Crítico do passado recente nacional, de certo desleixo no trato das exigências dos grandes compradores de valor agregado – por definição, UE, Estados Unidos, Coreia do Sul e Japão -, Camargo Neto lembra o caso da rastreabilidade dos bovinos. O brinco exigido nos animais, com um chip marcando origem e identificação, é de difícil aceitação e atenção dos produtores, o que gera um vácuo nas exportações de carne com prêmio Europa ou cota Hilton, que o País nunca consegue atingir.

“Qual é a relevância de manter um brinco na orelha do animal por 90 dias? Mas é assim que eles querem”, completa Camargo Neto, também vice-presidente da Sociedade Rural Brasileira e conselheiro direto da ministra Tereza Cristina, embora negue oficialmente. Também foi consultor dela durante a montagem da pasta.

Pegar ou largar

Nessa questão de pegar ou largar, atendendo regras mesmo que de roupagem protecionista – voltando ao caso da salmonela, a França sempre teve interesse em retomar o protagonismo do comércio internacional de aves perdido para o Brasil -, ou ficar com o comércio mais confinado em regiões menos exigentes, como a Ásia, também há aspectos ligados aos estágios sócio-econômicos de cada nação.

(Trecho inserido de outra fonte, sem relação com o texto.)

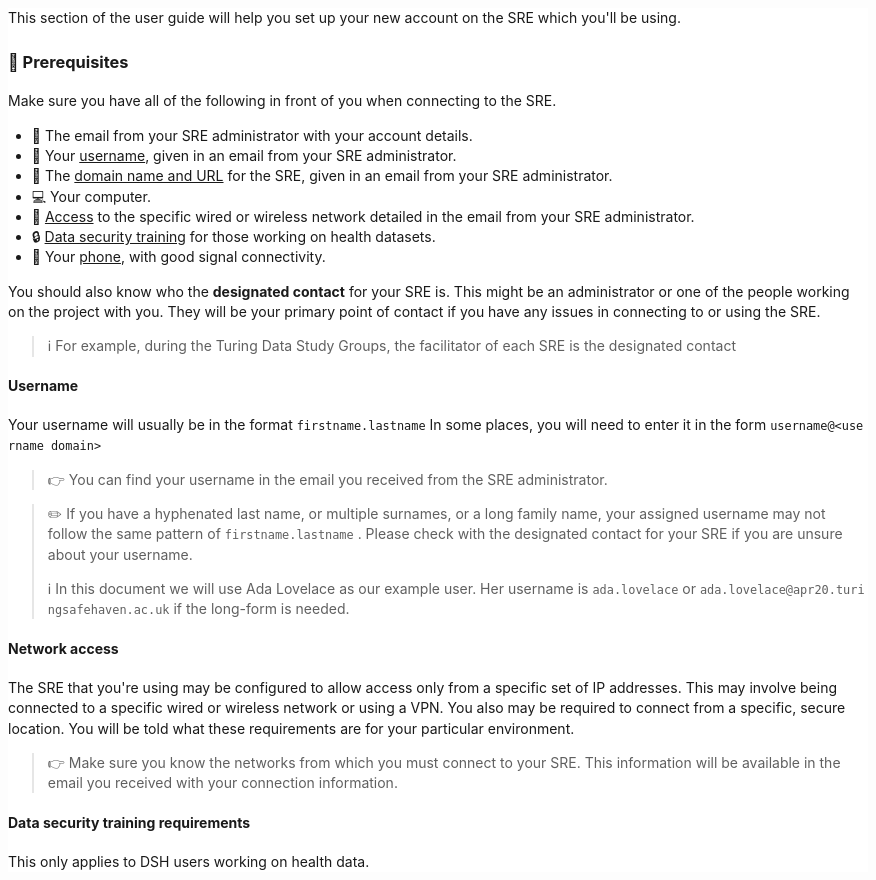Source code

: This section of the user guide will help you set up your new account on the SRE which you'll be using.

### :seedling: Prerequisites

Make sure you have all of the following in front of you when connecting to the SRE.

+ :e-mail: The email from your SRE administrator with your account details.
+ :wrench: Your [username](#username), given in an email from your SRE administrator.
+ :european_castle: The [domain name and URL](#domain-names) for the SRE, given in an email from your SRE administrator.
+ :computer: Your computer.
+ :satellite: [Access](#network-access) to the specific wired or wireless network detailed in the email from your SRE administrator.
+ :lock: [Data security training](#data-security-training-requirements) for those working on health datasets.
+ :iphone: Your [phone](#your-phone-for-multi-factor-authentication), with good signal connectivity.

You should also know who the **designated contact** for your SRE is.
This might be an administrator or one of the people working on the project with you.
They will be your primary point of contact if you have any issues in connecting to or using the SRE.

> :information_source: For example, during the Turing Data Study Groups, the facilitator of each SRE is the designated contact

#### Username

Your username will usually be in the format `firstname.lastname`
In some places, you will need to enter it in the form `username@<username domain>`
> :point_right: You can find your username in the email you received from the SRE administrator.

> :pencil2: If you have a hyphenated last name, or multiple surnames, or a long family name, your assigned username may not follow the same pattern of `firstname.lastname` .
> Please check with the designated contact for your SRE if you are unsure about your username.
>
> :information_source: In this document we will use Ada Lovelace as our example user.
> Her username is `ada.lovelace` or `ada.lovelace@apr20.turingsafehaven.ac.uk` if the long-form is needed.

#### Network access

The SRE that you're using may be configured to allow access only from a specific set of IP addresses.
This may involve being connected to a specific wired or wireless network or using a VPN.
You also may be required to connect from a specific, secure location.
You will be told what these requirements are for your particular environment.

> :point_right: Make sure you know the networks from which you must connect to your SRE.
> This information will be available in the email you received with your connection information.

#### Data security training requirements

This only applies to DSH users working on health data.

Ênio Marques, ex-secretário da Defesa Agropecuária por duas vezes, e que participou de vários acordos sanitários internacionais, argumenta que a “tecnologia promove a exclusão”. Mais ou menos como dizer que os novos conhecimentos adquiridos vão mexendo no grau de limites do que é aceito ou não.

E naturalmente a Europa usa isso a seu favor e tenta não reconhecer nos outros essa mesma capacidade. Marques, hoje consultor, diz que o Brasil está capacitado para todas as exigências, inclusive com algumas harmonizadas até “erradamente” com a Europa.

Recorda ele que a legislação brasileira e a europeia não permite que se use determinados agentes para matar focos de contaminação de maneira mais imediata e eficaz, porque isso poderia mascarar questões relativas à higiene, por exemplo. Nos EUA, não, descoberto um foco, erradica-se no ato.

Em compensação, lá é aceito o uso de hormônio em bovinos. E na Europa e no Brasil, não.

Cotas

Seja como for e como será aplicada a cláusula “princípio da precaução”, o Brasil terá que fazer o máximo para atingir a sua parte na divisão de cotas a tarifas reduzidas com Paraguai, Argentina e Uruguai.

Em bovinos, da cota de 99 mil toneladas que vigorará, Uruguai e Argentina saem com mais vantagens diretas, pois já atingem a cota Hilton estabelecida para cada um, possuem rebanho europeu e a rastreabilidade é mais eficiente. Dizem que possuem acesso privilegiados à UE, mas não, ele atendem mesmo as exigiências.

Em aves, o Mercosul deverá ter cota de 180 mil toneladas, com vantagem expressiva para o mercado brasileiro, entre os maiores provedores mundiais.